Je comprends à quel point le dilemme central Bannisseurs est centré sur les obligations morales de ce couple l’un envers l’autre, pas nécessairement sur la moralité des décisions qui bouleversent le monde comme dans beaucoup d’autres jeux. Pour moi, cela joue avec l’idée que l’amour fait de vous quelque chose que vous ne saviez pas que vous étiez, et je suis curieux de savoir si c’est un levier sur lequel vous vouliez vous appuyer.
Moreau : Ouais, c’est pour ça qu’on a décidé de faire une histoire d’amour, de générer ce genre d’immersion et ce genre de choix complexes. L’amour est quelque chose de personnel, d’intime. Nous sommes donc presque sûrs que les gens réagiront très différemment en raison de leur relation avec l’amour. Je pense que cela peut trouver un écho auprès des gens. Je l’espère.
Beauverger : Une autre règle d’or que nous avions lors de la création du jeu était la suivante : Red et Antea travaillent toujours comme un couple. Et vous allez jouer des deux côtés, parce que nous aurions (aurions pu) dire aux joueurs : « OK, vous jouez Rouge, vous êtes amoureux de cette femme, et elle est amoureuse de vous. Et vous devez accepter ce fait.

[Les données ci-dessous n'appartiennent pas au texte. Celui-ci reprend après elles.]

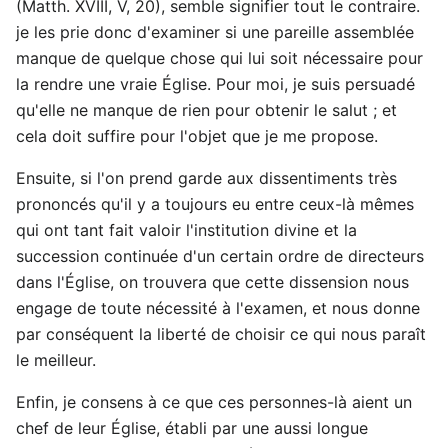
(Matth. XVIII, V, 20), semble signifier tout le contraire.
je les prie donc d'examiner si une pareille assemblée
manque de quelque chose qui lui soit nécessaire pour
la rendre une vraie Église. Pour moi, je suis persuadé
qu'elle ne manque de rien pour obtenir le salut ; et
cela doit suffire pour l'objet que je me propose.
Ensuite, si l'on prend garde aux dissentiments très
prononcés qu'il y a toujours eu entre ceux-là mêmes
qui ont tant fait valoir l'institution divine et la
succession continuée d'un certain ordre de directeurs
dans l'Église, on trouvera que cette dissension nous
engage de toute nécessité à l'examen, et nous donne
par conséquent la liberté de choisir ce qui nous paraît
le meilleur.
Enfin, je consens à ce que ces personnes-là aient un
chef de leur Église, établi par une aussi longue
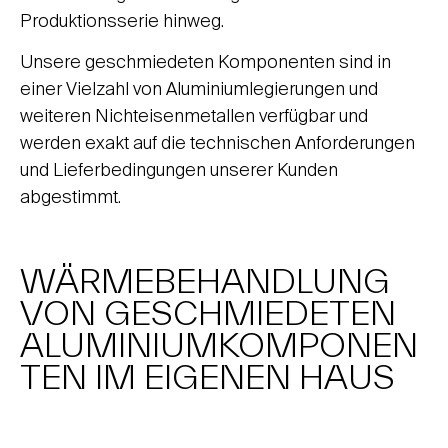
Produktionsserie hinweg.
Unsere geschmiedeten Komponenten sind in
einer Vielzahl von Aluminiumlegierungen und
weiteren Nichteisenmetallen verfügbar und
werden exakt auf die technischen Anforderungen
und Lieferbedingungen unserer Kunden
abgestimmt.
WÄRMEBEHANDLUNG
VON GESCHMIEDETEN
ALUMINIUMKOMPONEN
TEN IM EIGENEN HAUS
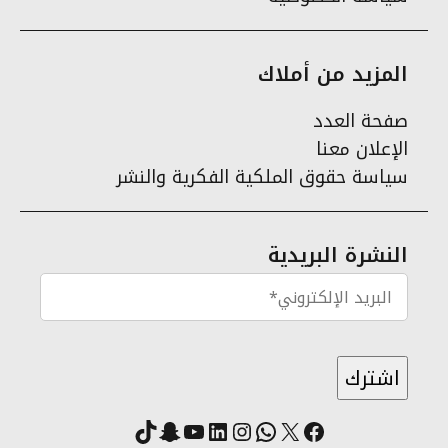
المزيد من أملاك
صفحة العدد
الإعلان معنا
سياسة حقوق الملكية الفكرية والنشر
النشرة البريدية
X
فيسبوك
لينكد إن
واتساب
انستقرام
سناب شات
يوتيوب
تيك توك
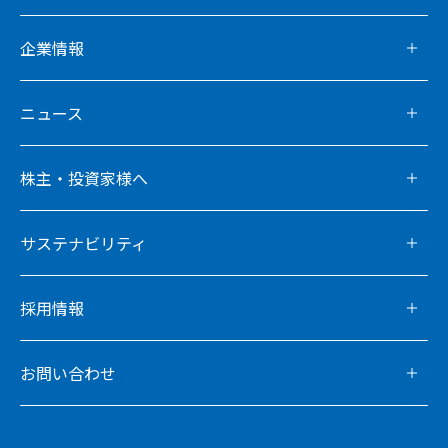
企業情報
ニュース
株主・投資家様へ
サステナビリティ
採用情報
お問い合わせ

Mais comme vous jouez les deux côtés du couple, et que toutes les décisions sont prises par les deux personnages qui ne sont jamais d’accord à 100% sur quoi que ce soit. C’était très important pour nous. Cela donne au joueur l’intuition qu’il gère et contrôle une histoire d’amour et un couple, et qu’il ne reçoit pas une sorte d’amour forcé de la part d’un autre personnage. Quelques journalistes nous ont demandé pourquoi il n’y a pas autant d’histoires d’amour dans les jeux vidéo, et je pense que c’est à cause de ça. Ce n’est pas facile pour un joueur de se faire dire « Tu es amoureux de telle femme ou de cet homme, et tu dois agir comme ce.» Mais quand vous dites « Vous êtes en couple. Vous jouez les deux. C’est un paquet ! c’est plus facile, je pense.